Better Briefs

While this tip may get a lot more interest if we evaluate the pros and cons of female and male beach bodies and their importance in underwear promotion, we’re talking about the far less exciting, but more financially important, topic of how brand teams communicate with their agencies and the importance of clear, focused, and unambiguous creative briefs.

There has been a lot of ink (both real and electronic) spilled on the subject of how to get the best execution out of a creative agency.  Basically, the discussion comes around to the fact that not nearly enough time is spent thinking through exactly what the marketers would like and the brief being too ambiguous to be helpful.  Having been on both sides of this equation, there is plenty of blame to go around, but that doesn't mean the claim is without merit.  The question I have is how do we expect the creative brief to get better when the strategic component that should be driving it is not any clearer?

Have you read brand positioning statements?  The majority that we see are loaded with marketing buzz words, purposefully ambiguous, and generally unusable for strategic direction.  Even when a clear, concise, and differentiating positioning statement has been crafted, it is frequently modified back towards greater ambiguity.  While marketers may feel this gives them greater latitude and broader appeal, they fail to realize is that the increased ambiguity has downstream effects that are not taken into consideration.

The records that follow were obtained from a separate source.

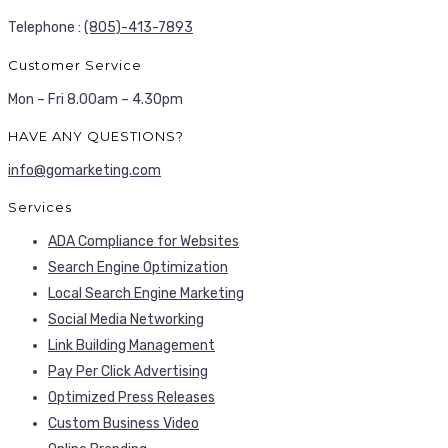
Telephone :
(805)-413-7893
Customer Service
Mon – Fri 8.00am – 4.30pm
HAVE ANY QUESTIONS?
info@gomarketing.com
Services
ADA Compliance for Websites
Search Engine Optimization
Local Search Engine Marketing
Social Media Networking
Link Building Management
Pay Per Click Advertising
Optimized Press Releases
Custom Business Video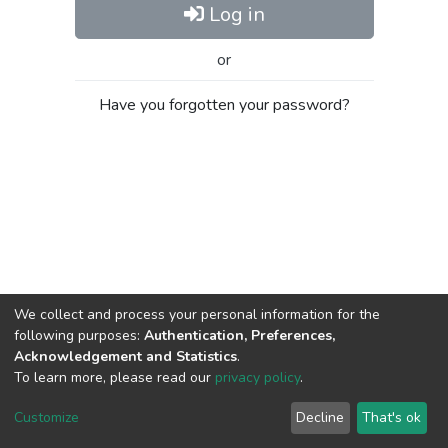
Log in
or
Have you forgotten your password?
We collect and process your personal information for the
following purposes:
Authentication, Preferences,
Acknowledgement and Statistics
.
To learn more, please read our
privacy policy
.
Al-Quds University
copyright © 2002-2026
SKITCE
Cookie
Privacy
End User
Send
Customize
Decline
That's ok
settings
policy
Agreement
Feedback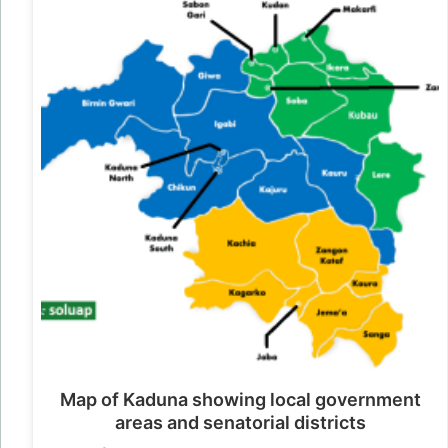
Map of Kaduna showing local government
areas and senatorial districts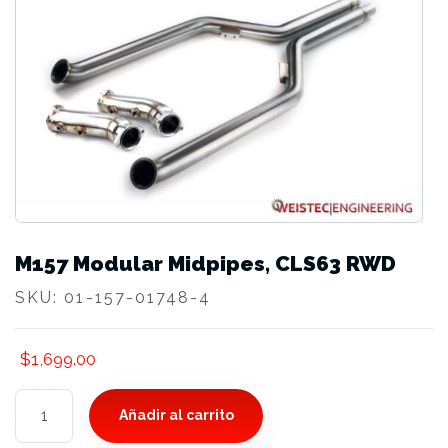
M157 Modular Midpipes, CLS63 RWD
SKU:
01-157-01748-4
$
1,699.00
M157
Añadir al carrito
Modular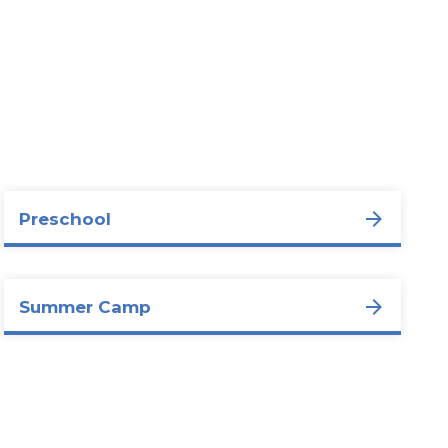
Preschool
Summer Camp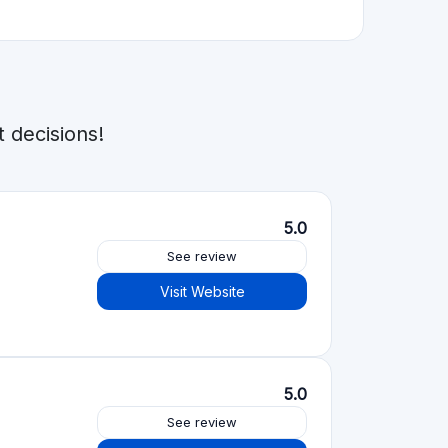
5.0
See review
Visit Website
See review
Visit Website
See review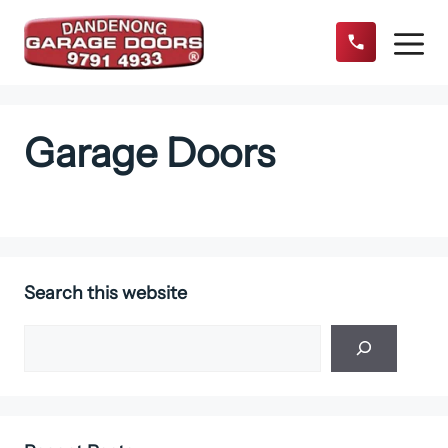
Skip
to
content
Menu
Garage Doors
Search this website
Search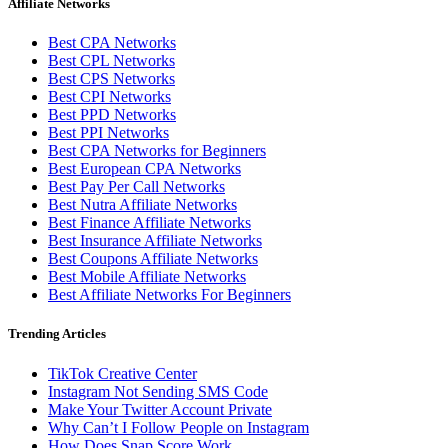
Affiliate Networks
Best CPA Networks
Best CPL Networks
Best CPS Networks
Best CPI Networks
Best PPD Networks
Best PPI Networks
Best CPA Networks for Beginners
Best European CPA Networks
Best Pay Per Call Networks
Best Nutra Affiliate Networks
Best Finance Affiliate Networks
Best Insurance Affiliate Networks
Best Coupons Affiliate Networks
Best Mobile Affiliate Networks
Best Affiliate Networks For Beginners
Trending Articles
TikTok Creative Center
Instagram Not Sending SMS Code
Make Your Twitter Account Private
Why Can’t I Follow People on Instagram
How Does Snap Score Work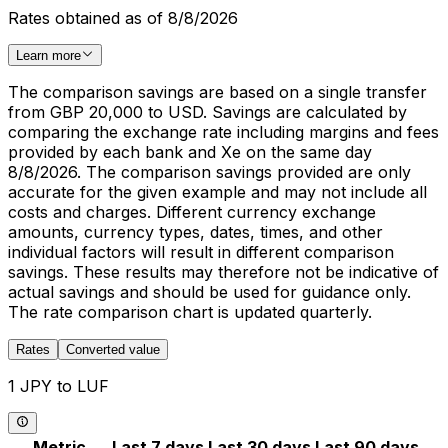
Rates obtained as of 8/8/2026
Learn more
The comparison savings are based on a single transfer
from GBP 20,000 to USD. Savings are calculated by
comparing the exchange rate including margins and fees
provided by each bank and Xe on the same day
8/8/2026. The comparison savings provided are only
accurate for the given example and may not include all
costs and charges. Different currency exchange
amounts, currency types, dates, times, and other
individual factors will result in different comparison
savings. These results may therefore not be indicative of
actual savings and should be used for guidance only.
The rate comparison chart is updated quarterly.
Rates
Converted value
1 JPY to LUF
Metric
Last 7 days
Last 30 days
Last 90 days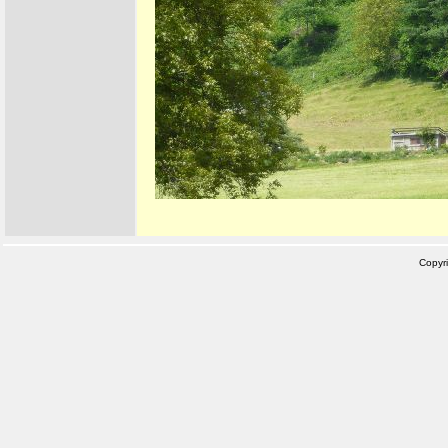
Copyr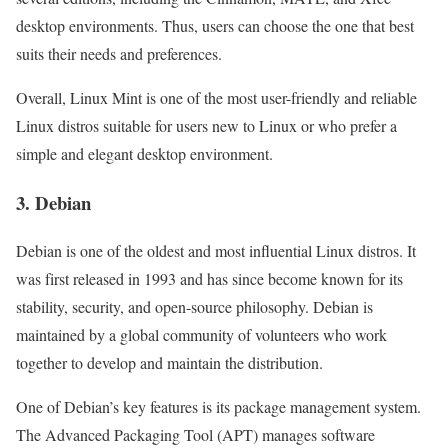
desktop environments. Thus, users can choose the one that best
suits their needs and preferences.
Overall, Linux Mint is one of the most user-friendly and reliable
Linux distros suitable for users new to Linux or who prefer a
simple and elegant desktop environment.
3. Debian
Debian is one of the oldest and most influential Linux distros. It
was first released in 1993 and has since become known for its
stability, security, and open-source philosophy. Debian is
maintained by a global community of volunteers who work
together to develop and maintain the distribution.
One of Debian’s key features is its package management system.
The Advanced Packaging Tool (APT) manages software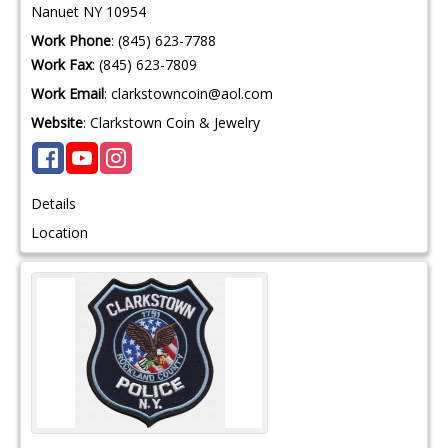
Nanuet
NY
10954
Work Phone
:
(845) 623-7788
Work Fax
:
(845) 623-7809
Work Email
:
clarkstowncoin@aol.com
Website
:
Clarkstown Coin & Jewelry
Details
Location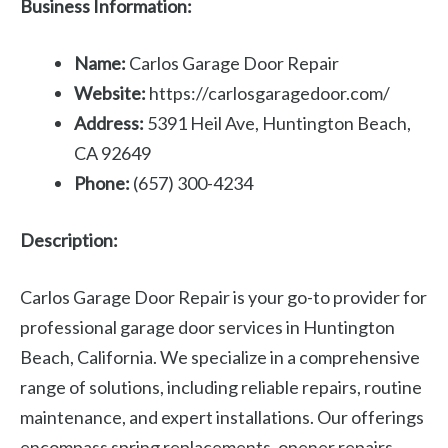
Business Information:
Name:
Carlos Garage Door Repair
Website:
https://carlosgaragedoor.com/
Address:
5391 Heil Ave, Huntington Beach,
CA 92649
Phone:
(657) 300-4234
Description:
Carlos Garage Door Repair is your go-to provider for
professional garage door services in Huntington
Beach, California. We specialize in a comprehensive
range of solutions, including reliable repairs, routine
maintenance, and expert installations. Our offerings
encompass spring replacements, opener repairs,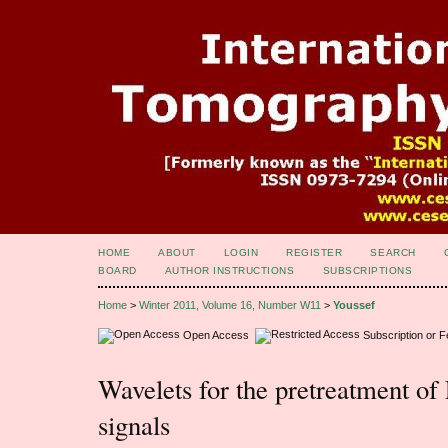
HOME
ABOUT
LOGIN
REGISTER
SEARCH
BOARD
AUTHOR INSTRUCTIONS
SUBSCRIPTIONS
Home
>
Winter 2011, Volume 16, Number W11
>
Youssef
Open Access
Subscription or 
Wavelets for the pretreatment o
signals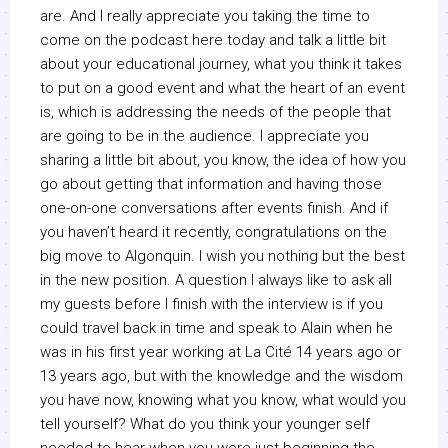
are. And I really appreciate you taking the time to
come on the podcast here today and talk a little bit
about your educational journey, what you think it takes
to put on a good event and what the heart of an event
is, which is addressing the needs of the people that
are going to be in the audience. I appreciate you
sharing a little bit about, you know, the idea of how you
go about getting that information and having those
one-on-one conversations after events finish. And if
you haven’t heard it recently, congratulations on the
big move to Algonquin. I wish you nothing but the best
in the new position. A question I always like to ask all
my guests before I finish with the interview is if you
could travel back in time and speak to Alain when he
was in his first year working at La Cité 14 years ago or
13 years ago, but with the knowledge and the wisdom
you have now, knowing what you know, what would you
tell yourself? What do you think your younger self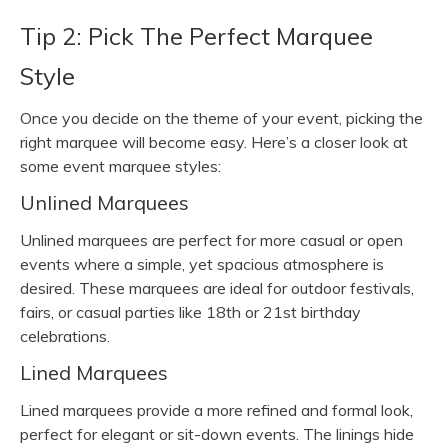
Tip 2: Pick The Perfect Marquee
Style
Once you decide on the theme of your event, picking the
right marquee will become easy. Here’s a closer look at
some event marquee styles:
Unlined Marquees
Unlined marquees are perfect for more casual or open
events where a simple, yet spacious atmosphere is
desired. These marquees are ideal for outdoor festivals,
fairs, or casual parties like 18th or 21st birthday
celebrations.
Lined Marquees
Lined marquees provide a more refined and formal look,
perfect for elegant or sit-down events. The linings hide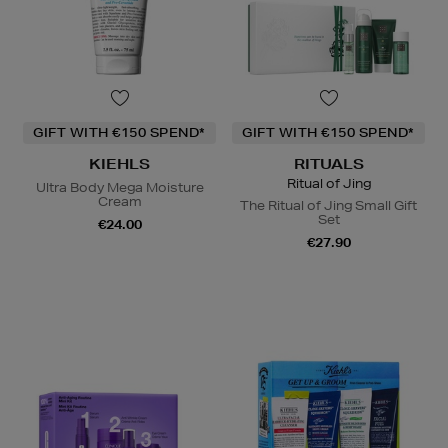
GIFT WITH €150 SPEND*
GIFT WITH €150 SPEND*
KIEHLS
RITUALS
Ritual of Jing
Ultra Body Mega Moisture
Cream
The Ritual of Jing Small Gift
Set
€24.00
€27.90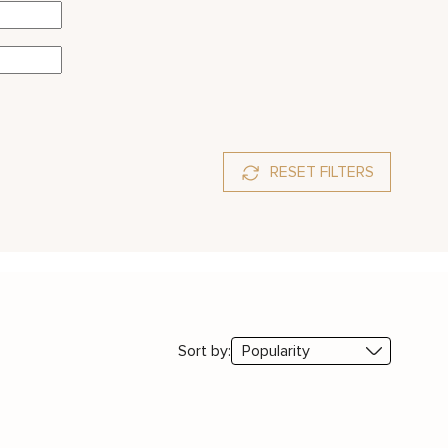
RESET FILTERS
Sort by: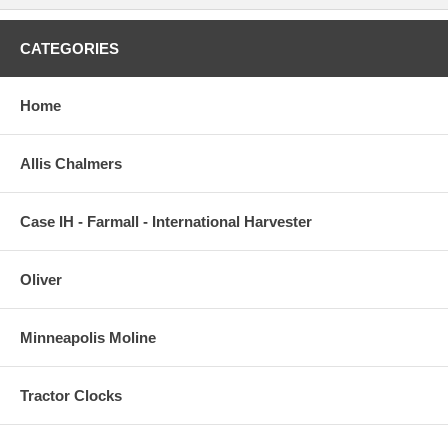
CATEGORIES
Home
Allis Chalmers
Case IH - Farmall - International Harvester
Oliver
Minneapolis Moline
Tractor Clocks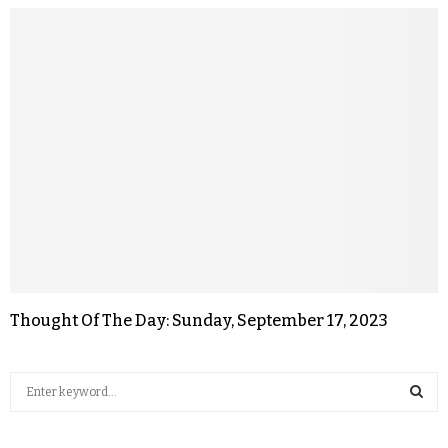
Thought Of The Day: Sunday, September 17, 2023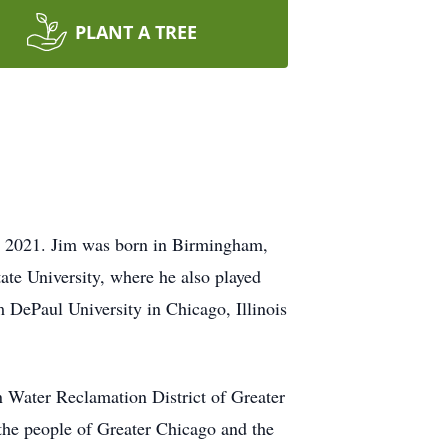
PLANT A TREE
, 2021. Jim was born in Birmingham,
te University, where he also played
 DePaul University in Chicago, Illinois
 Water Reclamation District of Greater
 the people of Greater Chicago and the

One of the biggest impacts, and the one we are discussing here, is poor creative direction.  If the brand's positioning isn't clear, how can you expect the creative brief to be clear?  It won't be!  So you will send your agency off to develop creative with direction that is less than ideal and quickly be disappointed that what they have developed is not what you were hoping for.  Nobody wins-you will be upset that you haven't gotten what you asked for, that it's taking too long, and that your budget is being wasted; the agency will be upset because they are not delivering on expectations, have wasted time and energy, and they now have an unhappy client.

All of this can be avoided (or at least minimized) by being clear.  Define what you want your brand to be, as clearly and directly as you can.  Be specific with your agency; the better the direction they receive from you the more likely you are to get what you're hoping for.  Most importantly in all of this, your customers and potential customers will actually have the best opportunity to perceive your brand the way you intend them to. The cost for not being clear is enormous. You have a lot on your plate, but few things are more important than this.